On Tue, Nov 17, 2020 at 06:19:48PM -0500, Joel Fernandes (Google) wrote:
> Core-scheduling prevents hyperthreads in usermode from attacking each
> other, but it does not do anything about one of the hyperthreads
> entering the kernel for any reason. This leaves the door open for MDS
> and L1TF attacks with concurrent execution sequences between
> hyperthreads.
> 
> This patch therefore adds support for protecting all syscall and IRQ
> kernel mode entries. Care is taken to track the outermost usermode exit
> and entry using per-cpu counters. In cases where one of the hyperthreads
> enter the kernel, no additional IPIs are sent. Further, IPIs are avoided
> when not needed - example: idle and non-cookie HTs do not need to be
> forced into kernel mode.
> 
> More information about attacks:
> For MDS, it is possible for syscalls, IRQ and softirq handlers to leak
> data to either host or guest attackers. For L1TF, it is possible to leak
> to guest attackers. There is no possible mitigation involving flushing
> of buffers to avoid this since the execution of attacker and victims
> happen concurrently on 2 or more HTs.

Oh gawd; this is horrible...


> +bool sched_core_wait_till_safe(unsigned long ti_check)
> +{
> +	bool restart = false;
> +	struct rq *rq;
> +	int cpu;
> +
> +	/* We clear the thread flag only at the end, so no need to check for it. */
> +	ti_check &= ~_TIF_UNSAFE_RET;
> +
> +	cpu = smp_processor_id();
> +	rq = cpu_rq(cpu);
> +
> +	if (!sched_core_enabled(rq))
> +		goto ret;
> +
> +	/* Down grade to allow interrupts to prevent stop_machine lockups.. */
> +	preempt_disable();
> +	local_irq_enable();
> +
> +	/*
> +	 * Wait till the core of this HT is not in an unsafe state.
> +	 *
> +	 * Pair with raw_spin_lock/unlock() in sched_core_unsafe_enter/exit().
> +	 */
> +	while (smp_load_acquire(&rq->core->core_unsafe_nest) > 0) {
> +		cpu_relax();
> +		if (READ_ONCE(current_thread_info()->flags) & ti_check) {
> +			restart = true;
> +			break;
> +		}
> +	}

What's that ACQUIRE for?

━━━━━━━━━━━━━━━━

# YOUR TASK:
Update the core-scheduling excerpt, starting with "On Tue, Nov" and going on through "into kernel mode.", so that every occurrence of "hyperthreads" becomes "sibling threads".

# SUPPLIED RECORDS:
━━━━━━━━━━━━━━━━

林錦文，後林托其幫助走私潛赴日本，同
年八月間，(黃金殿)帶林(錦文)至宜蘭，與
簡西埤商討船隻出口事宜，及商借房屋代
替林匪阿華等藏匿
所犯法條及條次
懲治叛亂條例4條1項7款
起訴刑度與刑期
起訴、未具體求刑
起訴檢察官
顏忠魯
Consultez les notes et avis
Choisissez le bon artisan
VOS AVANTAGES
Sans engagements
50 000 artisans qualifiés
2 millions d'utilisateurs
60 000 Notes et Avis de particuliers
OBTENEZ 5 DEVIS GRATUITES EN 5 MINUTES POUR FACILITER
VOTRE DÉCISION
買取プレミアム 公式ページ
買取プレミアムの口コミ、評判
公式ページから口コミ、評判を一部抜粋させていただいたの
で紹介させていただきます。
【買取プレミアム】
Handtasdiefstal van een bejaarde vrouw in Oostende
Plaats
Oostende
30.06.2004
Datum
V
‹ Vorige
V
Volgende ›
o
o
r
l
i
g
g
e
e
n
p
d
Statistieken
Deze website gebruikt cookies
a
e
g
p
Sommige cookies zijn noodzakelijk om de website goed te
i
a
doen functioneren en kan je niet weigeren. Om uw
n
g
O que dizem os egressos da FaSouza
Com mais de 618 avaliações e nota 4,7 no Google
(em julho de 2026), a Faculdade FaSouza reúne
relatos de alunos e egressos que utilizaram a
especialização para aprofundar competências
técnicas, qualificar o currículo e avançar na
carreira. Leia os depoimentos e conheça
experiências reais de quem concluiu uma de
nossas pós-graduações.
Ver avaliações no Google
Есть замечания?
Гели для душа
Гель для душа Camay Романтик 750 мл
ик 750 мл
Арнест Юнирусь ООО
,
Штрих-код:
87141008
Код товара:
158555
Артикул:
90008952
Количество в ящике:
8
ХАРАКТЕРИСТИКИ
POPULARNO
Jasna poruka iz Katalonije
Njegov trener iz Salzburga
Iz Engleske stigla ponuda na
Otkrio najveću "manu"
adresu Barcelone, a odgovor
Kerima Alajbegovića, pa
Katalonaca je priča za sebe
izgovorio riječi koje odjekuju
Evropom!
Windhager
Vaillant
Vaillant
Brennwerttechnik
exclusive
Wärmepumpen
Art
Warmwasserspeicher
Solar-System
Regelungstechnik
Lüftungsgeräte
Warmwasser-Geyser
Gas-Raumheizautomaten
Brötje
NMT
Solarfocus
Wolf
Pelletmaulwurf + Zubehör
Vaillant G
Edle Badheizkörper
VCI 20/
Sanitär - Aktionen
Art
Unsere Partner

━━━━━━━━━━━━━━━━

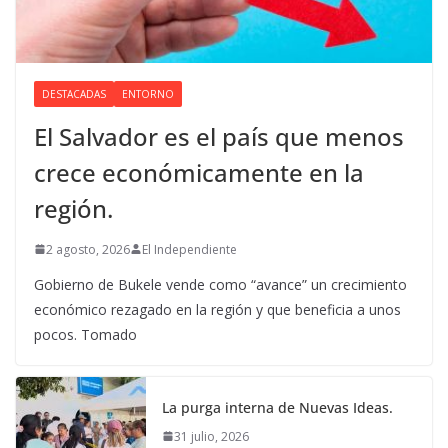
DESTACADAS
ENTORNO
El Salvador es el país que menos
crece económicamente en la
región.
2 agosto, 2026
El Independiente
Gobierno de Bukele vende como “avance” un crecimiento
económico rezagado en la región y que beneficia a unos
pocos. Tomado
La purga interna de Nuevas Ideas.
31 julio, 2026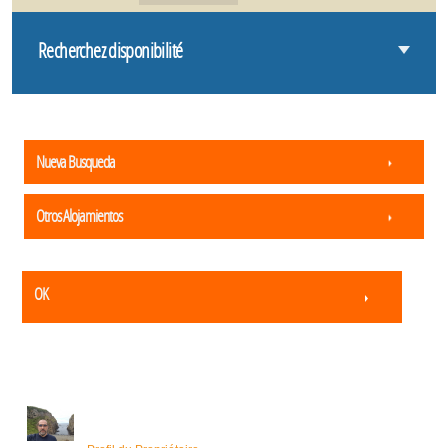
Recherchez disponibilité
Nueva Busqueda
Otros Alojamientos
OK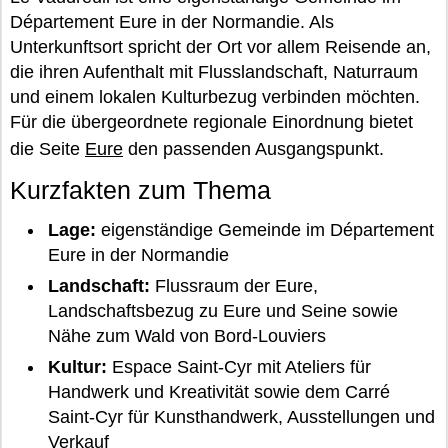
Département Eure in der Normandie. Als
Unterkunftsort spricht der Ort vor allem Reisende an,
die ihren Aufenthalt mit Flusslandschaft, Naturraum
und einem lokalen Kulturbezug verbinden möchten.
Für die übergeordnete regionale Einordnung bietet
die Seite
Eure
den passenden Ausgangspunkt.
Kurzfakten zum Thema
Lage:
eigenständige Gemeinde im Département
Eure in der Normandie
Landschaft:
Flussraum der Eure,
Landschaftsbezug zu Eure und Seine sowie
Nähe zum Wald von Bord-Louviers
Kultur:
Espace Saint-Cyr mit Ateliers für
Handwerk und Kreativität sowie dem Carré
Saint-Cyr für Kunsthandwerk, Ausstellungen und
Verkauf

━━━━━━━━━━━━━━━━

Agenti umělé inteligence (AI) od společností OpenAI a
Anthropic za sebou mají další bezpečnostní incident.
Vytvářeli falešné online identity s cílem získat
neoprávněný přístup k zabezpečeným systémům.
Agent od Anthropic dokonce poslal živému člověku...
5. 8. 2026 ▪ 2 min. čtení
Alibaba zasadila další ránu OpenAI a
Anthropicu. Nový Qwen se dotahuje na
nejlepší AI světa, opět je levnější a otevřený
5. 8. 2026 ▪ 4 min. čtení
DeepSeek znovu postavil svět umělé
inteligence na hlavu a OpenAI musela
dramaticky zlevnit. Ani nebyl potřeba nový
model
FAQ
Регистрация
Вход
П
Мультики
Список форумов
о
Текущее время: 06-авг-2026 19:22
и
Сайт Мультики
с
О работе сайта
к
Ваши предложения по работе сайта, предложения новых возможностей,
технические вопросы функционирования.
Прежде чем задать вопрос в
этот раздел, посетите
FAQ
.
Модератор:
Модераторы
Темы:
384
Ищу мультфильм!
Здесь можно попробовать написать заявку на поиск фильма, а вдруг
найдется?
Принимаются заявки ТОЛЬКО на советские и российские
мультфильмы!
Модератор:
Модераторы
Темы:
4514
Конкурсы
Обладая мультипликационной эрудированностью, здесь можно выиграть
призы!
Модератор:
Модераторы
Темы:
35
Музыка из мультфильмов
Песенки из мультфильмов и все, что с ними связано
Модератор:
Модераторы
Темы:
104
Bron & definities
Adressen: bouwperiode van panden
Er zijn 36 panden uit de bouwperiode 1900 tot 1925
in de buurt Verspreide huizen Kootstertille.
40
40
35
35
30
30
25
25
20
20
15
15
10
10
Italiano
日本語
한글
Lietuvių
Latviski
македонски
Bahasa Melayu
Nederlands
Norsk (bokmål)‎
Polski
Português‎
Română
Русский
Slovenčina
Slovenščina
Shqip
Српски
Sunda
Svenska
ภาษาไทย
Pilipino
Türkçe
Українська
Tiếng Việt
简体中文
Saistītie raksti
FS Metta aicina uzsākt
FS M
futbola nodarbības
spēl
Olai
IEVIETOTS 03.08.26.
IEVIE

━━━━━━━━━━━━━━━━

# WRITTEN ANSWER:
On Tue, Nov 17, 2020 at 06:19:48PM -0500, Joel Fernandes (Google) wrote:
> Core-scheduling prevents sibling threads in usermode from attacking each
> other, but it does not do anything about one of the sibling threads
> entering the kernel for any reason. This leaves the door open for MDS
> and L1TF attacks with concurrent execution sequences between
> sibling threads.
> 
> This patch therefore adds support for protecting all syscall and IRQ
> kernel mode entries. Care is taken to track the outermost usermode exit
> and entry using per-cpu counters. In cases where one of the sibling threads
> enter the kernel, no additional IPIs are sent. Further, IPIs are avoided
> when not needed - example: idle and non-cookie HTs do not need to be
> forced into kernel mode.